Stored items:
____________
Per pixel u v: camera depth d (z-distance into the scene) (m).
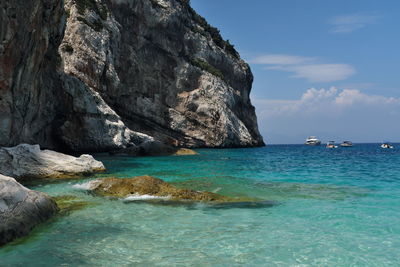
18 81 23.28
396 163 32.59
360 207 11.05
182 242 7.41
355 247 7.12
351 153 61.69
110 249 6.91
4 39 20.31
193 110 64.62
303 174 21.69
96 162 20.00
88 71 44.53
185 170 23.48
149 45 61.84
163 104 62.34
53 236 7.71
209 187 15.58
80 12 47.00
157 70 62.31
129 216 9.72
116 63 53.72
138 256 6.54
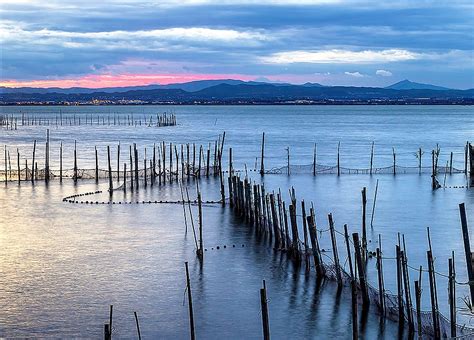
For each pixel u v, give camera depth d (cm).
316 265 5006
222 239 6341
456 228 6850
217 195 9038
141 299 4662
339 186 9806
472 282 4116
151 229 6831
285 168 11744
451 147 16638
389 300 4266
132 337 4041
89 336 4044
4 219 7344
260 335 4075
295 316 4322
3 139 19488
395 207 8056
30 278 5116
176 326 4206
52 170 11319
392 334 3984
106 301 4622
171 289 4869
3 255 5775
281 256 5675
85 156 14375
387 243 6162
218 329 4162
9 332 4088
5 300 4625
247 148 16725
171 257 5728
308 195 8962
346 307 4425
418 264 5394
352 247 5975
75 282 5025
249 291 4800
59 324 4219
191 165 11956
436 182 9725
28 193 9112
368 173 11331
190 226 6938
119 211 7806
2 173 10775
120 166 12494
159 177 10219
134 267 5422
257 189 6769
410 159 13812
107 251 5938
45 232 6700
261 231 6594
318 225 7019
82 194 9006
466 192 9244
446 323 3947
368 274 5112
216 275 5184
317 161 13550
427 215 7550
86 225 7044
____________
* [Exercise directions] Every entry should come back exactly as written, only without images.

* [Completed exercise]
Per pixel u v: camera depth d (z-distance into the scene) (m).
18 81 23.28
396 163 32.59
360 207 11.05
182 242 7.41
355 247 7.12
351 153 61.69
110 249 6.91
4 39 20.31
193 110 64.62
303 174 21.69
96 162 20.00
88 71 44.53
185 170 23.48
149 45 61.84
163 104 62.34
53 236 7.71
209 187 15.58
80 12 47.00
157 70 62.31
129 216 9.72
116 63 53.72
138 256 6.54
For each pixel u v, give camera depth d (cm).
316 265 5006
222 239 6341
456 228 6850
217 195 9038
141 299 4662
339 186 9806
472 282 4116
151 229 6831
285 168 11744
451 147 16638
389 300 4266
132 337 4041
89 336 4044
4 219 7344
260 335 4075
295 316 4322
3 139 19488
395 207 8056
30 278 5116
176 326 4206
52 170 11319
392 334 3984
106 301 4622
171 289 4869
3 255 5775
281 256 5675
85 156 14375
387 243 6162
218 329 4162
9 332 4088
5 300 4625
247 148 16725
171 257 5728
308 195 8962
346 307 4425
418 264 5394
352 247 5975
75 282 5025
249 291 4800
59 324 4219
191 165 11956
436 182 9725
28 193 9112
368 173 11331
190 226 6938
119 211 7806
2 173 10775
120 166 12494
159 177 10219
134 267 5422
257 189 6769
410 159 13812
107 251 5938
45 232 6700
261 231 6594
318 225 7019
82 194 9006
466 192 9244
446 323 3947
368 274 5112
216 275 5184
317 161 13550
427 215 7550
86 225 7044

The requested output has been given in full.